Today's recipes come from a 1978 ad.
Cranberry-Orange Relish
2 envelopes Knox Unflavored Gelatine
1/2 cup cold water
1/2 cup boiling water
1 1/4 cups sugar
1 small orange, cut up (including peel)
3 cups cranberries
In blender, sprinkle gelatine over cold water; let stand 3 to 4 minutes. Add boiling water; cover and process at STIR/LOW until gelatine dissolves, about 2 minutes. Add sugar and orange; cover and process 2 to 3 cycles or until finely chopped.
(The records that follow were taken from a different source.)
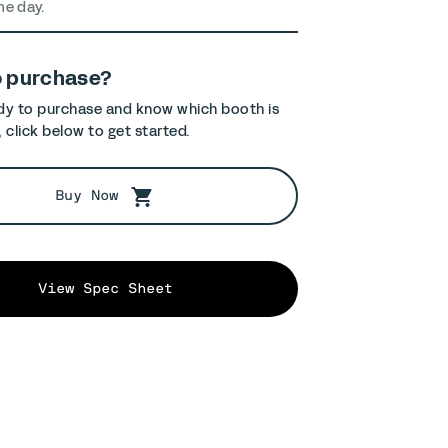
me day.
o purchase?
ady to purchase and know which booth is
, click below to get started.
Buy Now
View Spec Sheet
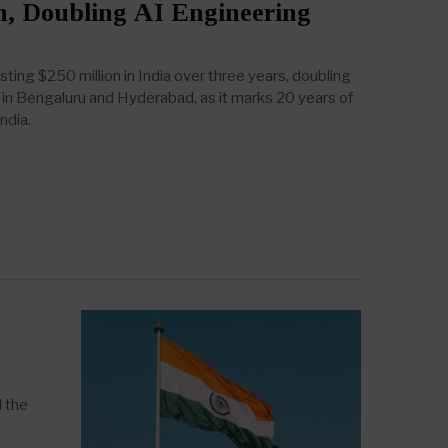
n, Doubling AI Engineering
sting $250 million in India over three years, doubling
n Bengaluru and Hyderabad, as it marks 20 years of
ndia.
,
d the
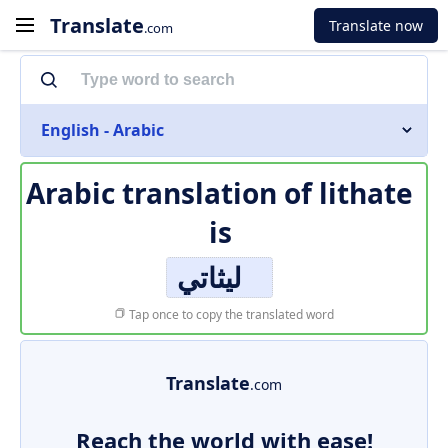
Translate
Translate now
.com
English - Arabic
Arabic translation of
lithate
is
ليثاتي
Tap once to copy the translated word
Translate
.com
Reach the world with ease!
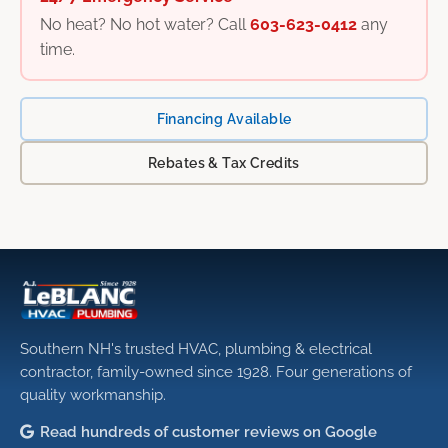
No heat? No hot water? Call
603-623-0412
any
time.
Financing Available
Rebates & Tax Credits
Southern NH's trusted HVAC, plumbing & electrical
contractor, family-owned since 1928. Four generations of
quality workmanship.
Read hundreds of customer reviews on Google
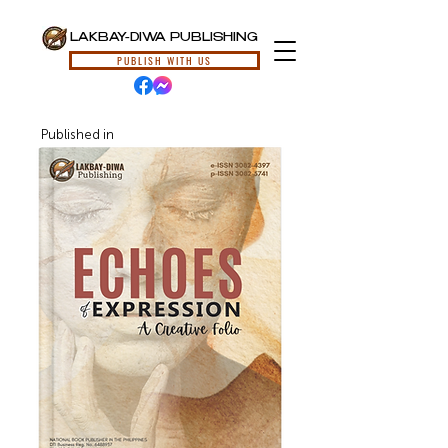
LAKBAY-DIWA PUBLISHING
PUBLISH WITH US
Published in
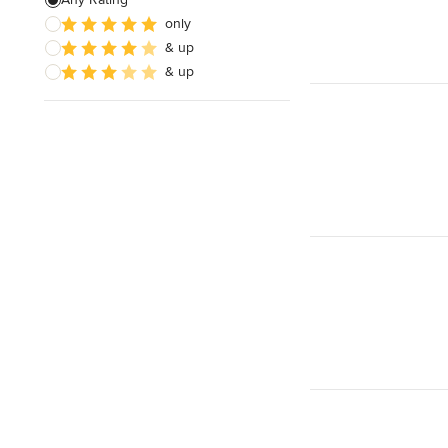
only
Roof Installation
& up
Green Roofing
& up
Show All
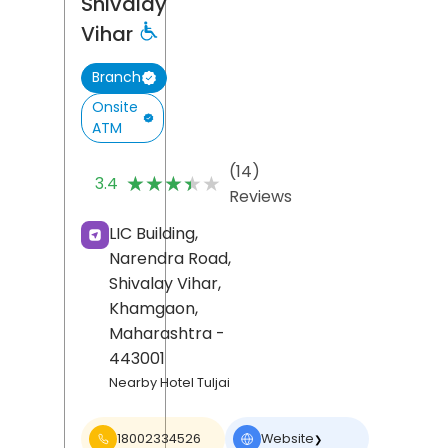
Shivalay
Vihar
Branch
Onsite
ATM
(14)
★★★★★
★★★★★
3.4
Reviews
LIC Building,
Narendra Road,
Shivalay Vihar,
Khamgaon
,
Maharashtra
-
443001
Nearby Hotel Tuljai
18002334526
Website
❯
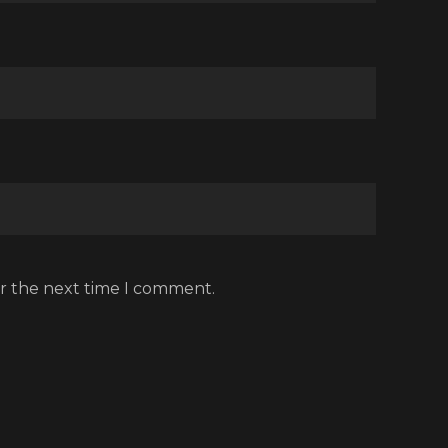
or the next time I comment.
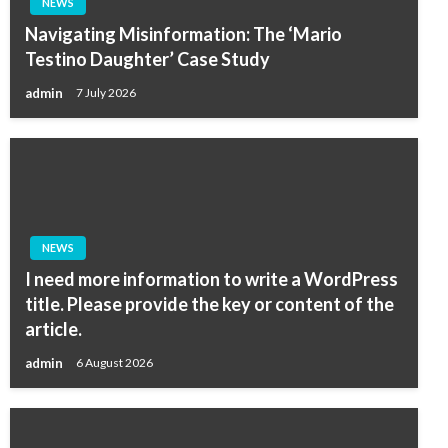
NEWS
Navigating Misinformation: The ‘Mario
Testino Daughter’ Case Study
admin
7 July 2026
NEWS
I need more information to write a WordPress
title. Please provide the key or content of the
article.
admin
6 August 2026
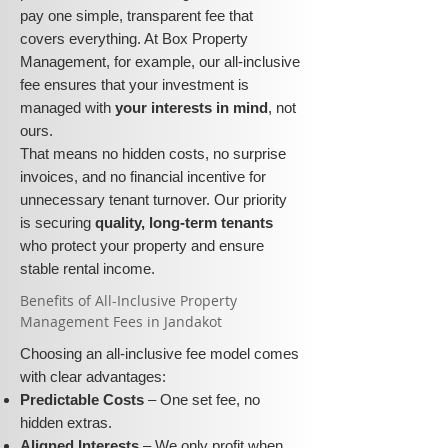
pay one simple, transparent fee that
covers everything. At Box Property
Management, for example, our all-inclusive
fee ensures that your investment is
managed with
your interests in mind
, not
ours.
That means no hidden costs, no surprise
invoices, and no financial incentive for
unnecessary tenant turnover. Our priority
is securing
quality, long-term tenants
who protect your property and ensure
stable rental income.
​​Benefits of All-Inclusive Property
Management Fees in Jandakot
Choosing an all-inclusive fee model comes
with clear advantages:
Predictable Costs
– One set fee, no
hidden extras.
Aligned Interests
– We only profit when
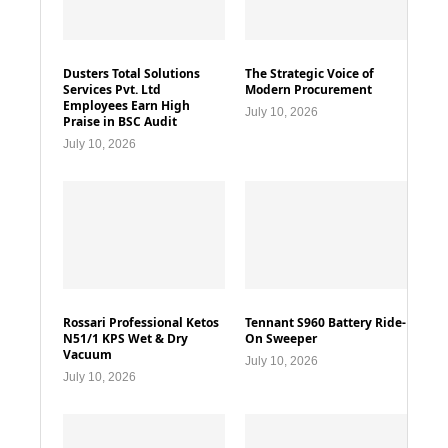
Dusters Total Solutions
The Strategic Voice of
Services Pvt. Ltd
Modern Procurement
Employees Earn High
July 10, 2026
Praise in BSC Audit
July 10, 2026
Rossari Professional Ketos
Tennant S960 Battery Ride-
N51/1 KPS Wet & Dry
On Sweeper
Vacuum
July 10, 2026
July 10, 2026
Pour into 4-cup mold or bowl; chill until firm. Garnish, if desired, with orange slices. Yields about 8 servings.
Irish Coffee Dessert
2 envelopes Know Unflavored Gelatine
1 cup cold milk
1 cup milk, heated to boiling
2/3 cup sugar
2 tbsp. instant coffee powder
1 oz. Irish whisky
1 oz. creme de cacao
1 cup (1/2 pt.) whipping or heavy cream
1 cup ice cubes (6 to 8)
In blender, sprinkle gelatine over cold milk; let stand 3 to 4 minutes. Add hot milk, cover and process at STIR/LO until gelatine dissolves, about 2 minutes. Add sugar, coffee powder, whisky and creme de cacao; cover and process at LIQUEFY/HI until blended. With blender running, remove feeder cap, add cream and ice cubes one at a time. Replace cap, continue to process until ice is liquefied.
Pour into Irish coffee mugs or dessert dishes and chill 30 minutes or until set. Garnish, if desired, with sweetened whipped cream and chocolate curls. Yields about 6 servings.
ADDENDUM posted Monday, 19 November
Oops. I programmed this post a few weeks ago and got the dates confused.